- [THE PROBLEM] Images are to be dropped, and the rest of the data reproduced exactly.
Segment Start: INFORMATION SUPPLIED
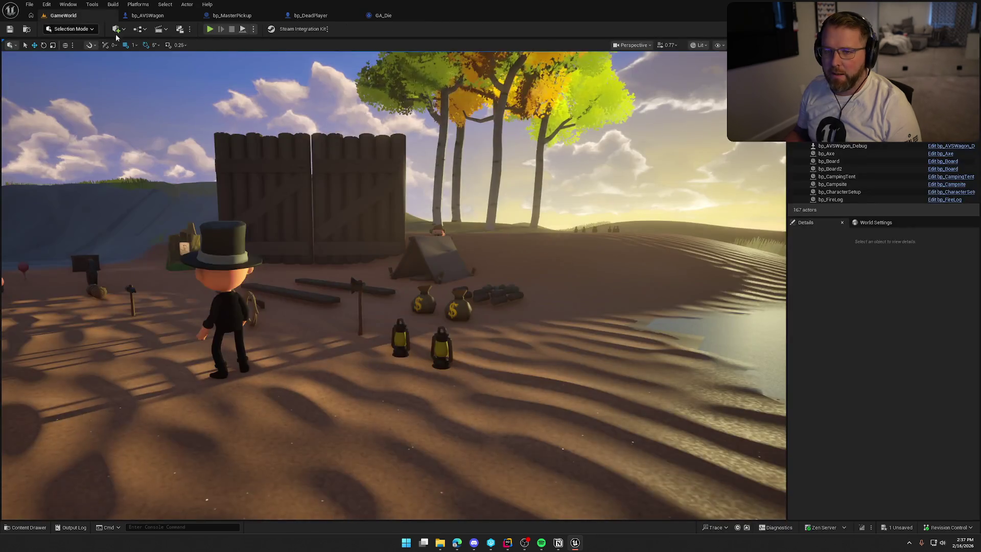
pyautogui.click(209, 29)
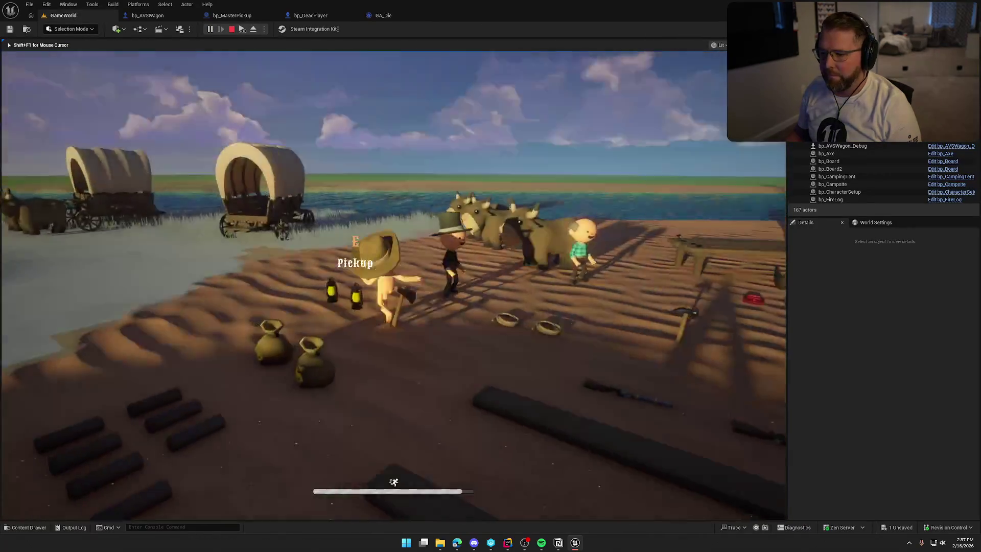
pyautogui.press('super')
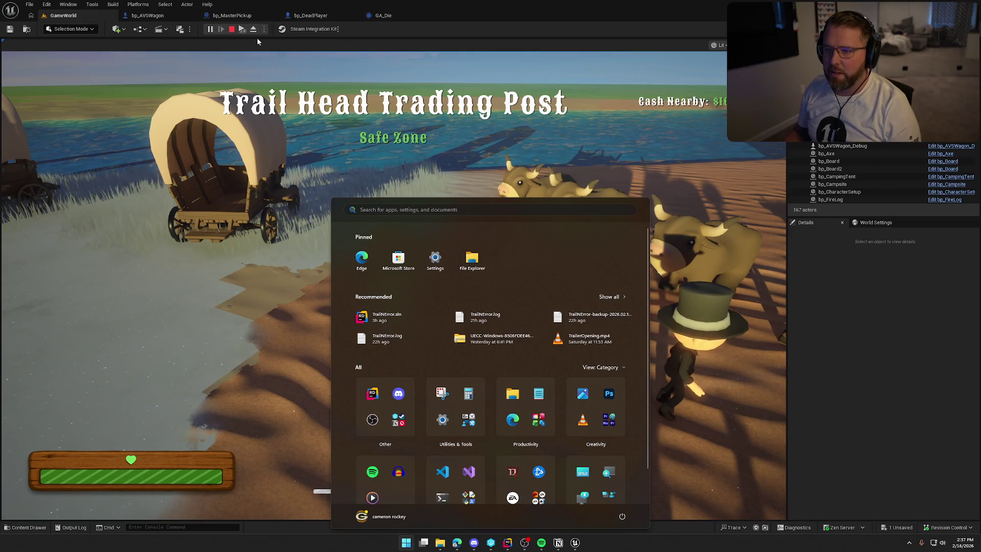
pyautogui.press('super')
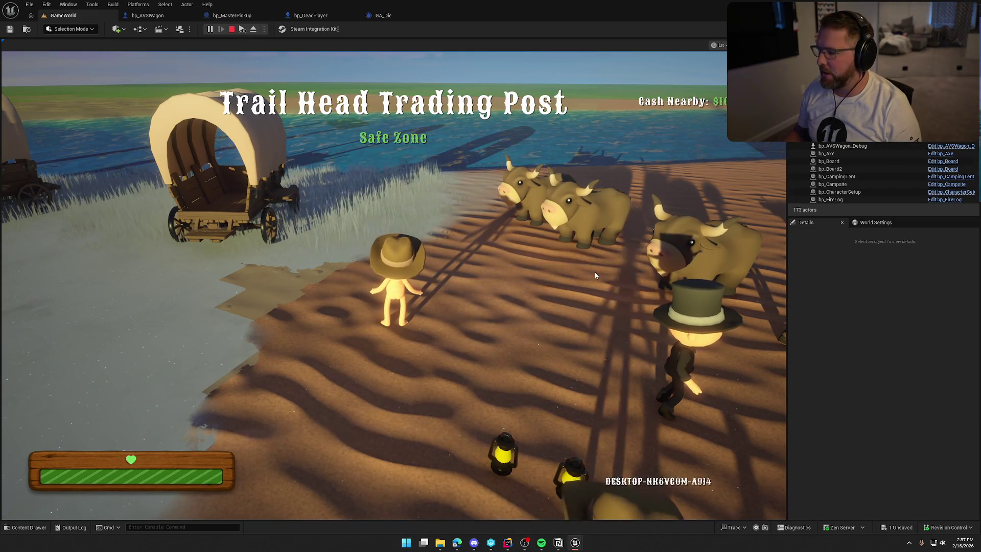
pyautogui.click(604, 276)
Segment End: INFORMATION SUPPLIED
- [RESPONSE]
pyautogui.click(209, 29)
pyautogui.press('super')
pyautogui.press('super')
pyautogui.click(604, 276)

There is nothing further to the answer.